Если бы в эту минуту Мойше взглянул на брата более внимательно, он бы не покинул комнату, потому что в таком состоянии, в котором Алтер находился теперь, его нельзя было оставлять одного. Новость, которую принес Мойше, упала на слишком зыбкую почву.

По сути дела, Алтеру не о чем было думать и размышлять. Его ответ был предопределен и мог быть только один: да, он согласен. Он и сам знал, что особого интереса ни для кого не представляет, — упрямиться и привередничать ему не приходится. При других обстоятельствах Мойше первый не допустил бы мысли о таком неравном браке.

Он, конечно, согласен. И тут ко всем переживаниям нынешнего вечера прибавились ударившие в голову фантазии. При мысли о женитьбе воображение Алтера стало рисовать картины одну соблазнительнее другой. Он видел широкую и мягкую, как у царя Соломона, постель, где невеста нагая ждет его для любви… От этих видений у Алтера закружилась голова. Потом он никак не мог вспомнить, лампа ли вдруг погасла, или, наоборот, она вдруг необычайно ярко разгорелась, и вся комната будто запылала от нее. Не знал Алтер также, остался ли он там же, где его оставил Мойше, или двинулся с места и вдруг начал летать под облаками… Он ничего не помнил… Какая-то дикая музыка, которая вырывалась из тысячи труб, оглушила его, и в то же мгновение он упал наземь с высоты…

Кухарка готова была поклясться, что слышала у себя над головой непрерывное хождение. Потом что-то стукнуло. Сказать об этом ей было некому, ведь Гнеся теперь на кухне не спала. Несколько минут кухарка прислушивалась, но наверху стало тихо, и она уснула.

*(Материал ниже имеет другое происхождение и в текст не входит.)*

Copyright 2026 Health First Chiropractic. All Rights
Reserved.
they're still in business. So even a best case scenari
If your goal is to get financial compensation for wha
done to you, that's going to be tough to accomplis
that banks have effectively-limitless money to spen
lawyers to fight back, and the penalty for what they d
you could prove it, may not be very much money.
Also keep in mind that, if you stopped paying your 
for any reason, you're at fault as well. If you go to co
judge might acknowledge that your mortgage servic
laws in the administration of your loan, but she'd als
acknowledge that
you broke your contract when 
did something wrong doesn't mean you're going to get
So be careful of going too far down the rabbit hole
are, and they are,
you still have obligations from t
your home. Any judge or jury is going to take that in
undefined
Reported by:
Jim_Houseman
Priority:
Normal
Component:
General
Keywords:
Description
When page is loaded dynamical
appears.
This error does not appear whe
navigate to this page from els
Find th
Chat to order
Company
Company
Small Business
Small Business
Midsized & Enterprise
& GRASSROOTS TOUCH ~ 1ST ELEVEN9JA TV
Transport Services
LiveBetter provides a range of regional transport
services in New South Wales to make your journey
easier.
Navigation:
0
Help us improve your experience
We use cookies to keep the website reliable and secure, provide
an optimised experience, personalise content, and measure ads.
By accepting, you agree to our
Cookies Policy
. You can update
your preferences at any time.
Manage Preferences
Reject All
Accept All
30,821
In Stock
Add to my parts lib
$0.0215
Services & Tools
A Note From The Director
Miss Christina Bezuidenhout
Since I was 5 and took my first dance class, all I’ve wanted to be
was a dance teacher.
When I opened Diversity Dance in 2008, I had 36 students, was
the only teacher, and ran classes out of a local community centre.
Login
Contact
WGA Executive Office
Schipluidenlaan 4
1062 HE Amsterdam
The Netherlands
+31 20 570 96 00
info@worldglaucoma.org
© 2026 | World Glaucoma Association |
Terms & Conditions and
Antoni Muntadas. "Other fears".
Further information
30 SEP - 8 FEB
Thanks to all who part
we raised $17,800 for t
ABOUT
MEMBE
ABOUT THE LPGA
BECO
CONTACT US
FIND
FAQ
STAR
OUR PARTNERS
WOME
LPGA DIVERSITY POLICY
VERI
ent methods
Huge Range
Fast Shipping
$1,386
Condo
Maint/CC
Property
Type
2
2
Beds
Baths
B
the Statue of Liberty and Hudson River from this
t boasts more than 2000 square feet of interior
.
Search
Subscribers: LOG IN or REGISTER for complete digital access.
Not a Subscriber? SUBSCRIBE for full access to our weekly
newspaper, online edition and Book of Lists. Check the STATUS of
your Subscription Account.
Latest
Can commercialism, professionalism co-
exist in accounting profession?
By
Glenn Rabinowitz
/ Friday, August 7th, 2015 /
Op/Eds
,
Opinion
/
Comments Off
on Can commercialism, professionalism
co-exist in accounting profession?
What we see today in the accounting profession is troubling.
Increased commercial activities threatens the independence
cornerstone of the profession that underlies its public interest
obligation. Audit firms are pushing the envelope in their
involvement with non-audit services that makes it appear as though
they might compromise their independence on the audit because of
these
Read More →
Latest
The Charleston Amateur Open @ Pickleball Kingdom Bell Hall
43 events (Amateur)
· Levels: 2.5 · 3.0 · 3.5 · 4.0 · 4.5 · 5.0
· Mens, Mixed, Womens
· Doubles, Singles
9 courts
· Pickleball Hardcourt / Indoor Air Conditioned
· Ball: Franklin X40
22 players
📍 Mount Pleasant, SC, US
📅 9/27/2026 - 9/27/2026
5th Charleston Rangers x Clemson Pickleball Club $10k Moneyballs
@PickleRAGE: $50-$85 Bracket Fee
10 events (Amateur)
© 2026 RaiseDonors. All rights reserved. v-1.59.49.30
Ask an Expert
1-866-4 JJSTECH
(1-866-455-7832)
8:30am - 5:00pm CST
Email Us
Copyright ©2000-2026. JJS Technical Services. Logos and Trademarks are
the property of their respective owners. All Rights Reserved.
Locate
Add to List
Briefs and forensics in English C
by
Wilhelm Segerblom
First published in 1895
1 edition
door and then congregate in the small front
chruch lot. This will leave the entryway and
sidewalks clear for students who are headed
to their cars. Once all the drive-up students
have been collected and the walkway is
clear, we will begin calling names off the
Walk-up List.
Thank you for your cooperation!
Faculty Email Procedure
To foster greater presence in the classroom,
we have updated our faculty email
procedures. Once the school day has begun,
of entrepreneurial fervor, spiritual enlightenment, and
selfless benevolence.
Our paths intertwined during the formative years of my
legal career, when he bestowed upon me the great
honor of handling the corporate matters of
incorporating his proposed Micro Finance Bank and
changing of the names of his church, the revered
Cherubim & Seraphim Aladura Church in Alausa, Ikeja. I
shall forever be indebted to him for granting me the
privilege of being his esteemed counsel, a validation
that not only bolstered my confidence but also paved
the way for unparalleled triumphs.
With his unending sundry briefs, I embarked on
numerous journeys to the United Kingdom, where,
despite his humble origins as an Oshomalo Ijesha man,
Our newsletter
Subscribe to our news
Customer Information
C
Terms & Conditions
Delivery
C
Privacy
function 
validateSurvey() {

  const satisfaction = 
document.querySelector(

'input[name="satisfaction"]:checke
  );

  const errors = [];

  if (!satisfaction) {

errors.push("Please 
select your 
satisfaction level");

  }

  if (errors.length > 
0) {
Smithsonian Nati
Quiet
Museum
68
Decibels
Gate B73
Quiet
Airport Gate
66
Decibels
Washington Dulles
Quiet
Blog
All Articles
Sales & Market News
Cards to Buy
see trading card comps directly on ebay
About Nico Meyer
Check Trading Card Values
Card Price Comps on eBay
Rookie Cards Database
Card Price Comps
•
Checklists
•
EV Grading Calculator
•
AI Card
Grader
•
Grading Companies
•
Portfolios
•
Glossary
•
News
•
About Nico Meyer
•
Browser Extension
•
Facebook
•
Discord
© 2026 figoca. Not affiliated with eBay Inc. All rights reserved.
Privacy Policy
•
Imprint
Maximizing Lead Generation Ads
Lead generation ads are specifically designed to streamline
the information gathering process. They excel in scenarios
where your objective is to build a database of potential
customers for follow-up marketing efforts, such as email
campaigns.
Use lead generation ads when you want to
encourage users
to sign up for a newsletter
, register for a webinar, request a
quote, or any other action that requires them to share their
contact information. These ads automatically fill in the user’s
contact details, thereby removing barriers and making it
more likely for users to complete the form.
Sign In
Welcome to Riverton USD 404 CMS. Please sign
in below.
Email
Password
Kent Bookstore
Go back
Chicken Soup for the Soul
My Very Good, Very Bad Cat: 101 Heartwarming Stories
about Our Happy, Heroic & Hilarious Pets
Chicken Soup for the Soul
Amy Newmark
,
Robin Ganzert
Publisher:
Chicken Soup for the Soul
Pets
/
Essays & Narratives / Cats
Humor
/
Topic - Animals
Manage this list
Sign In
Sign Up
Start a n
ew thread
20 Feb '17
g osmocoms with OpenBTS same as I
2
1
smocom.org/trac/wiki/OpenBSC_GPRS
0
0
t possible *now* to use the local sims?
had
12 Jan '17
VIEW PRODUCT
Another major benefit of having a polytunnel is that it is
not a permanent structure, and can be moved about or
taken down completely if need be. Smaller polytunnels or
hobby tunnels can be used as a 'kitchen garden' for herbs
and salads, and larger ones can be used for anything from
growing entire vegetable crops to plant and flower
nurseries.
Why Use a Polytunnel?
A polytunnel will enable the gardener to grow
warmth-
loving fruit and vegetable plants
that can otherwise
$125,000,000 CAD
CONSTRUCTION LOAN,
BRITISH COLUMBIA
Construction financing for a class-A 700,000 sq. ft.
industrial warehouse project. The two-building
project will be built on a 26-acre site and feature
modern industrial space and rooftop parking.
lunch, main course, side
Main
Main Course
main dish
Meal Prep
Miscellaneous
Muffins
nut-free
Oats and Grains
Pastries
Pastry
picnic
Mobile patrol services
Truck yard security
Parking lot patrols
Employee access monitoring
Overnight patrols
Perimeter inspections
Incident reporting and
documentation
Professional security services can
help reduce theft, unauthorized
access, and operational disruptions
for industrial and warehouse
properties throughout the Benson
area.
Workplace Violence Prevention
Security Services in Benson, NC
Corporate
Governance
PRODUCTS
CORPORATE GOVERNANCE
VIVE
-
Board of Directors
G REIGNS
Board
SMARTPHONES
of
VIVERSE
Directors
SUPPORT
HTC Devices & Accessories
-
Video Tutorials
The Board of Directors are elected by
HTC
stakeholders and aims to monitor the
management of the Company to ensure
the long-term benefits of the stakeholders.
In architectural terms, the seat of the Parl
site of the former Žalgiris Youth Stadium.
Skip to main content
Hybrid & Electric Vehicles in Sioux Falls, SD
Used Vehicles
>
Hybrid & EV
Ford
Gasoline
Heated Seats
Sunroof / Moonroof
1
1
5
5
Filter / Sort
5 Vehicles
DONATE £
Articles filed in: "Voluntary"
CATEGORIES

После припадка Алтер нашел силы подняться. Внешне он был цел и невредим, но ему казалось, будто все кости его переломаны.

Часть вторая

IИ вот случилось…

Мы не знаем, почему Михл Букиер не уехал туда, куда задумал, — в далекую Литву, к дессаувским последователи Моисея Мендельсона, основоположника еврейского просвещения родом из Дессау, — то ли потому, что у него попросту денег на дорогу не было, то ли потому, что то, чего он искал, можно было найти здесь же в городе и, стало быть, незачем совершать путешествия и вводить себя в издержки.

Так или иначе, но факт таков, что однажды Михл Букиер попал к основоположнику здешнего круга вольнодумцев, к Иоселе Бриллианту, или, как его позднее прозвали, — к Иоселе-Чуме.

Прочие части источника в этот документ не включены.